Un troisième problème est l'exécution des économies que les deux chaînes devront réaliser en 1998. Rappelons qu'un programme d'économies de 205 millions de francs sur les programmes de France 2 avait été prescrit en 1997. Il semble que le retard pris dans l'exécution de ce programme (le montant des économies non réalisées est évalué à 90 millions de francs) rend difficile la réalisation d'économies supplémentaires d'un montant global pour les deux chaînes de 84,7 millions de francs en 1998. Votre rapporteur s'inquiète de cette perspective.

Le développement régional de France 3


Le développement régional de France 3, suspendu en 1996, ne sera pas repris en 1998, ce qui portera atteinte à l'exécution d'une mission essentielle de la chaîne et ancrera un peu plus dans les faits une analyse présentée par M. Jean-Michel Bloch-Lainé dans le rapport final de la mission d'audit du secteur public : " Les programmes dits " de proximité ", si l'on y regarde d'un peu plus près, n'occupent qu'une assez faible part de la grille ; en fait France 3 est une chaîne généraliste qui offre à son public de l'information, des magazines, du cinéma, du sport, du divertissement et de la culture, et qui a su profiter de l'affrontement TF1 - France 2 pour " contre-programmer " notamment le " 19/20 ". Il est vital pour le devenir de France 3 de reprendre le développement du concept de télévision de proximité.
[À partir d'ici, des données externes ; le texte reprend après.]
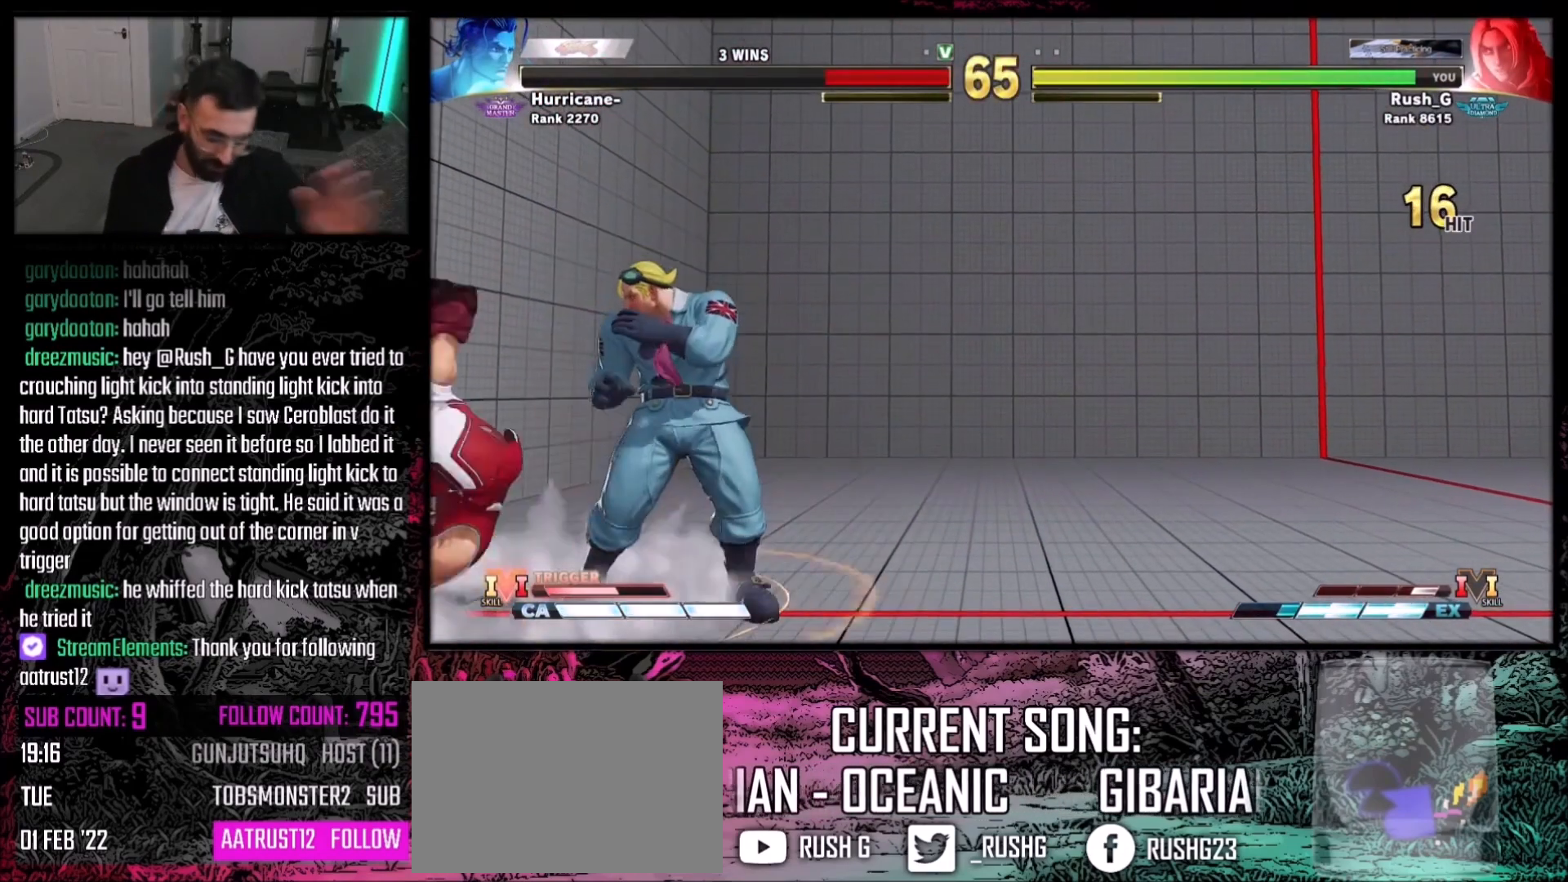
{"buttons": [], "events": []}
Votre rapporteur attire l'attention du Sénat sur cette nécessité.

L'innovation


Enfin, il est paradoxal qu'un budget axé selon le ministre sur la qualité et sur l'innovation ne comporte aucune mesure en faveur de l'entrée de France Télévision dans le numérique. Celle-ci est pourtant une condition incontournable de l'adaptation de la télévision publique au bouleversement de l'audiovisuel, un gage d'avenir, votre rapporteur reviendra sur cette nécessité dans la seconde partie du présent rapport. Là encore, les mesures nouvelles seront réservées aux " références majeures du secteur audiovisuel public ", ce qui traduit de la part du Gouvernement un choix pour le moins étonnant en faveur d'une télévision de niche. La télévision de masse, celle qui devrait susciter les initiatives les plus dynamiques, pour qui croit au rôle social de la télévision publique, est plus ou moins invitée à s'accommoder des contraintes d'une conjoncture difficile. Votre rapporteur regrette ce parti-pris .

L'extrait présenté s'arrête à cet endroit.